My solution attempt is at the bottom. I believe that there is no solution from the given choices.
This is a one-dimensional problem. No external forces are applied (gravity is already included in the given acceleration graph). All friction forces are negligible. In essence, it is purely an integration problem.
A rocket is being launched vertically from a platform $6.4$ meters high at $t = 0$, where $v_0 = 2.1 m/s$ towards the heavens. Below is a graph of its vertical acceleration as a function of time:
What will be the height of the rocket (i.e. its distance from the ground) when $6 < t < 8$? Choose from:
The chart above shows us the rate of change of the velocity per unit of time, so it can be used to deduce the graph of the velocity as a function of time by summing the area under it in every uniform segment:
From here, I calculated the area under the graph by summing the areas of the two leftmost trapezoids and the one rectangle. This gives us the total distance the rocket travelled up until $t = 6$. We then add $6.4m$ to that distance to get the rocket's distance from the ground:
$$x(6) = 6.4 + \frac{2(2.1 + 22.1)}{2} + \frac{2(22.1 + 30.1)}{2} + 30.1 \cdot 2 = 143 $$
Now, I have the following information for $t \geq 6$: $$\begin{cases} v(6) = 30.1m/s\\ a = -4m/s^2\\ h(6) = 143m \end{cases}$$ Plugging the values above in the kinematics formula of $h(t) = h_0 + v_0\cdot t + \frac{at^2}{2}$ yields:
$$\boxed{h(t) = 143 + 30.1t -2t^2}$$
However, this doesn't fit any of the answers. I am hoping that I missed something, and that I am not wasting everyone's time with a flawed problem.

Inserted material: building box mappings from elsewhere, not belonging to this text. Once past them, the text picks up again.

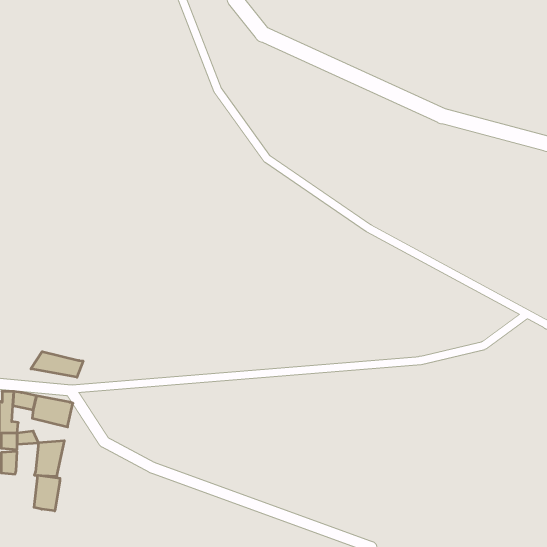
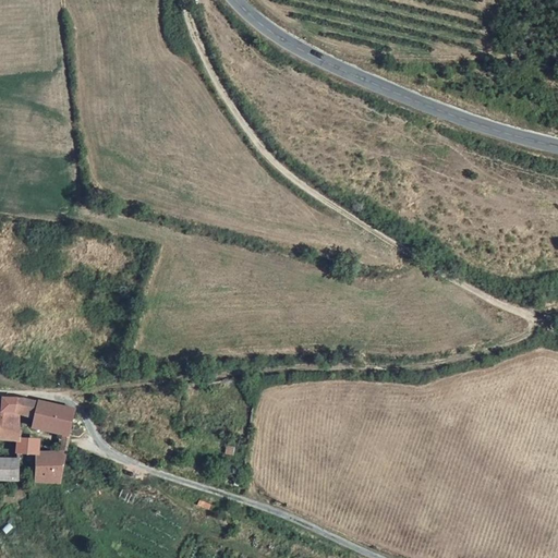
building: [31,352,83,377] -> none
building: [34,475,60,511] -> none

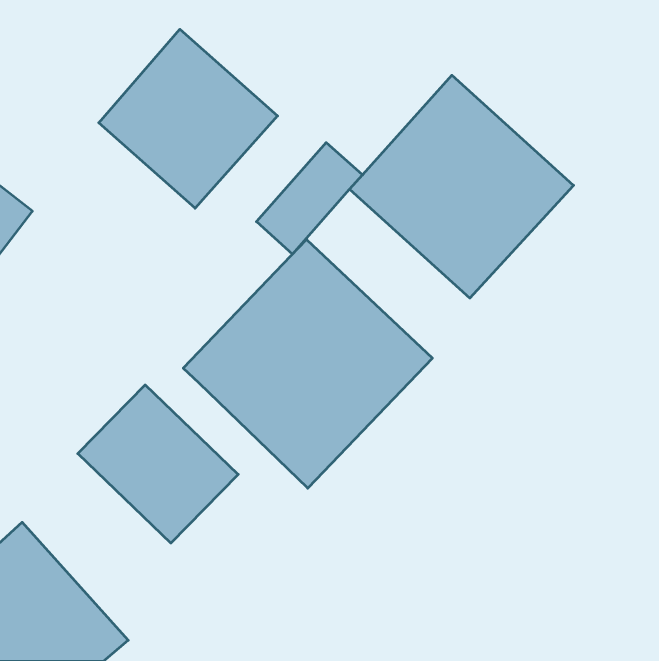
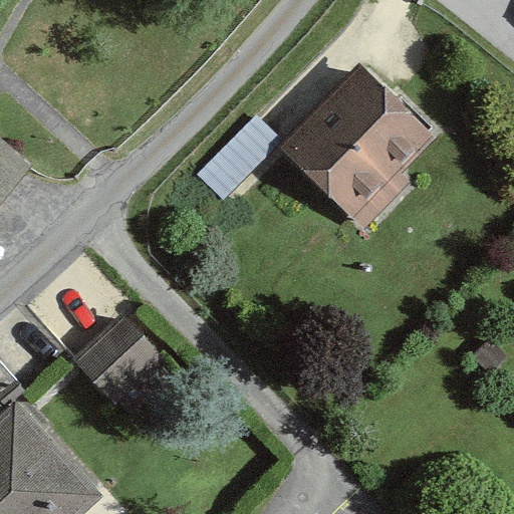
building: [99,29,278,208] -> none
building: [183,239,432,488] -> none

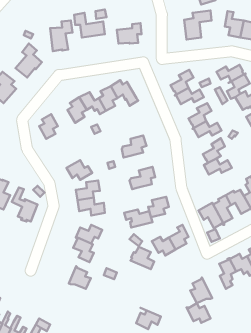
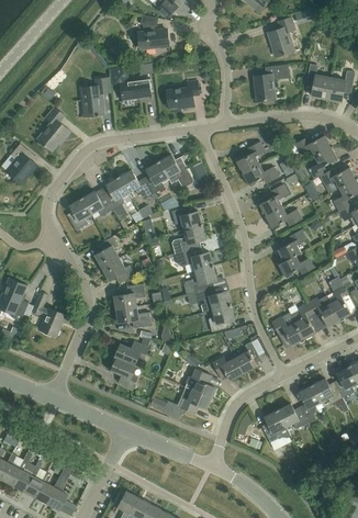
building: none -> [82,191,113,216]
building: none -> [172,206,201,230]
building: none -> [94,237,120,268]
building: none -> [176,248,213,271]
building: [124,210,152,227] -> [194,289,231,312]
building: [69,266,91,289] -> none
building: [187,303,210,323] -> [277,404,307,429]
building: [136,308,161,329] -> [179,387,211,415]

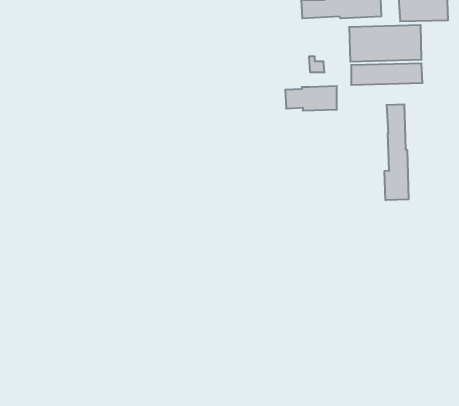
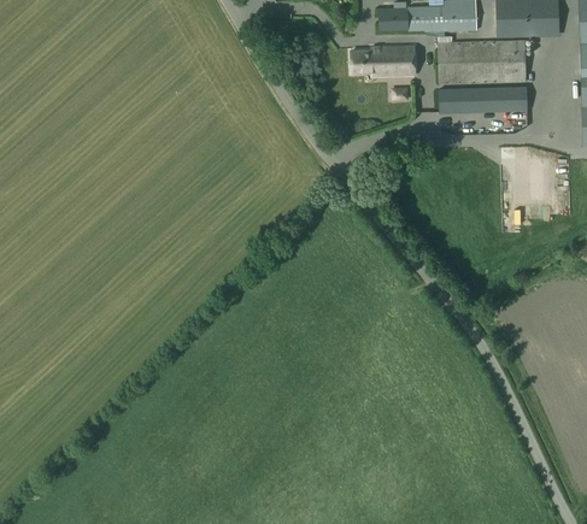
building: [285,86,337,111] -> [350,46,413,76]
building: [385,104,409,200] -> none

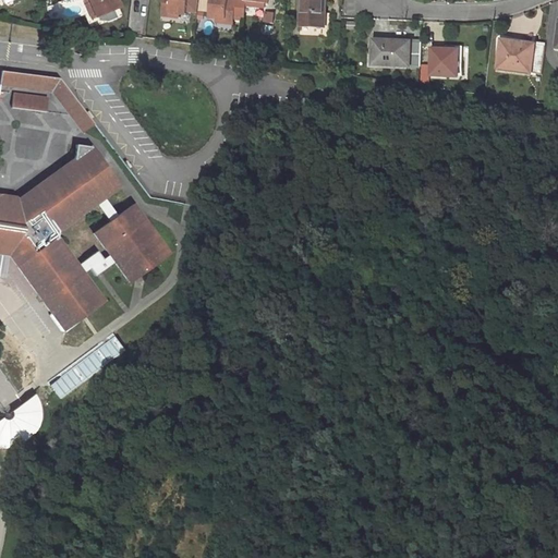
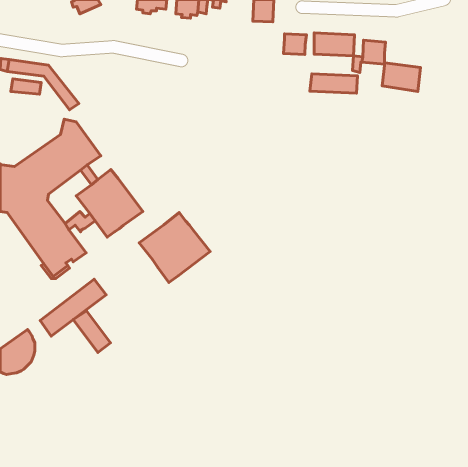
building: none -> [284,34,306,54]
building: [499,40,545,74] -> [382,63,421,91]
building: none -> [310,74,357,93]
building: none -> [139,212,210,283]
building: none -> [73,311,111,352]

You were doing fine until you plugged the computed values of altitude, velocity and acceleration at $t=6$ into the kinematic equation. You didn’t take into account that the segment starts at $t=6$ instead of $t=0$, so the correct equation is $h_0+v_0(t-6)+\frac12a(t-6)^2$. Substituting your values and simplifying produces $-2t^2+54.1t-109.6$, which is the fourth option.